The portion was generous, the basting was tasty and the ribs arrived nicely caramelised around the edges, that char-grilled crispiness a necessity in any spare rib worth writing about, but I felt in general that they were just a LITTLE thin in the flavour department – I want flavour-packed porcine lung protectors people! They were nonetheless a solid offering and I gladly set about tackling the massive pile of meat and bone that beckoned me.
With only a refresher towel to wipe my basting covered paws, I cleaned myself up and gladly picked up the polystyrene take-away box, preparing myself for a morning after round two with Miss Piggy.
3. The Butcher Shop & Grill
It’s expensive, filled with tenderpreneurs and buxom, botoxed blondes looking to bag themselves aforementioned cash cows. But when it comes to cows of a more traditional nature, The Butcher Shop & Grill knows how to chop, prepare and serve our docile bovine buddies.
I ordered the BBQ pork spare ribs (you can decide between either a BBQ or chilli basting) and they were good – a nice-sized portion with lots of meat that just slipped off of the bone, a bit of charring just compacting that BBQ flavour.
The only spot that I might be inclined to order the beef ribs, just to give them a crack.
2. Spur Steak Ranch
A childhood classic, Spur is a quintessential South African steakhouse that can distract children long enough for parents to have a beer and a burger.
When my folks used to haul us to our local Spur by the busload, we would run amok, under other diner’s tables, through the play area and into the kitchen, fuelled by crème soda floats and Chicco the Clowns. And no-one really cared. With Playstations replacing those sif rocking animals, even today’s ADD kids are in their element in the Native American-styled franchise spot.
The ribs are tasty, available in pork and beef, reasonably priced and you know what you’re getting.
So if you can deal with screaming toddlers scratching around your feet like talking dogs and sad old men dressed like clowns or magicians, then Spur is as good as it’s always been for your rib fix. You know where it is, you know what it is and when you slip into those –leather-covered booths and smell the thousand island dressing, it takes you back to when going out to eat meant colouring-in a bunch of dinosaurs with well-worn crayons and trying to get as many mints as you could fit into your Bart Simpson t-shirt. Aahh, bless.
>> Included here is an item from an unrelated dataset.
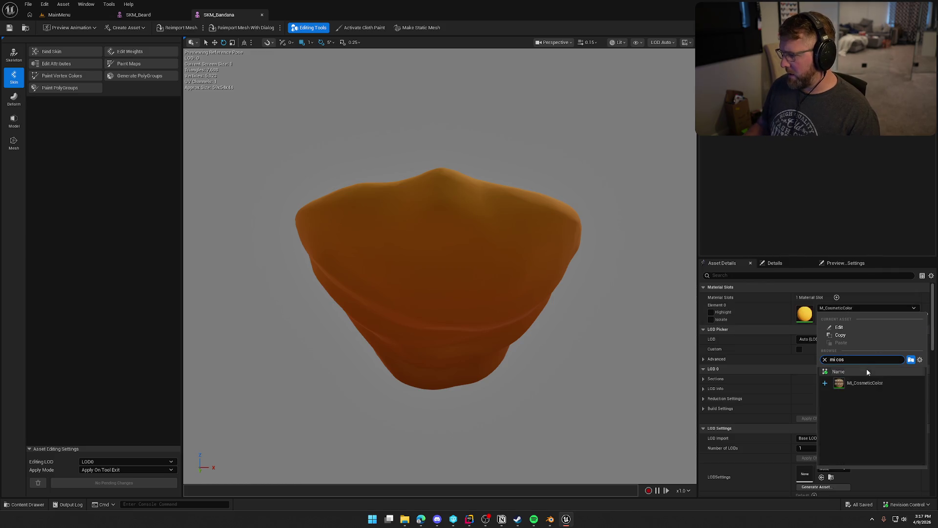
{"action": "left_click", "coordinate": [865, 383]}
{"action": "right_click", "coordinate": [783, 323]}
{"action": "left_click", "coordinate": [702, 376]}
PS. Just don’t go to a Halaal Spur if you want pork ribs and beer.
1. Thunder Gun
Thunder Gun has been around since 1968 and I don’t think much has changed in the past four decades including the clientele. With a name reminiscent of a 1980’s cartoon series (a cross between Brave Starr and the Thunder Cats?), Thunder Gun packs as much punch into their famous ribs.
Unpretentious and relaxed, like an adult-focussed Spur that takes meat and beer really seriously, Thunder Gun is totally the best spot to have your Man Clubhouse: watch sport, eat meat and drink beer. MAN TEAM THUNDER GO!
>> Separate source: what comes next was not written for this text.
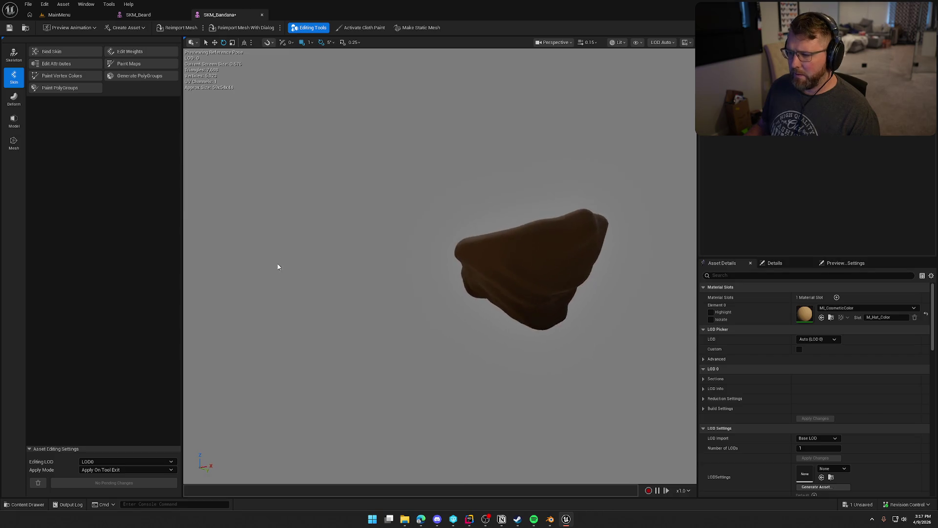
Step: Close SKM_Cigar, save SKM_Bandana with check-out, and close the bandana and beard editors
{"action": "key", "text": "ctrl+space"}
{"action": "key", "text": "ctrl+space"}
The ribs are ridiculous in every respect. Ridiculously named, ridiculously portioned and ridiculously affordable. From the 300g Mary Lou’s (“the babe with an attitude”) for R74,95 to the 1kg Lone Ranger (“badder than Leroy Brown”) for only R121,95, Thunder Gun puts in some solid value for money. I wouldn’t recommend the Portuguese option as it costs more and frankly, when it comes to sauce, the Porras should stick to chicken and prawns.
Thunder Gun also offers both pork and beef ribs, although their focus is on the former, with three size offerings in pork and only an 800g beef portion.
My mother complained that her ribs were dry but I ordered the 600g Billy the Kid (“quicker than Doc Holiday”) and my ribs were sticky, tasty and moreish and with Guinness on tap providing a sweet side dish, I rumbled home patting the old belly in satisfaction.
Consistency might be a problem, but I would venture that Thunder Gun serves the best ribs in Jo’burg.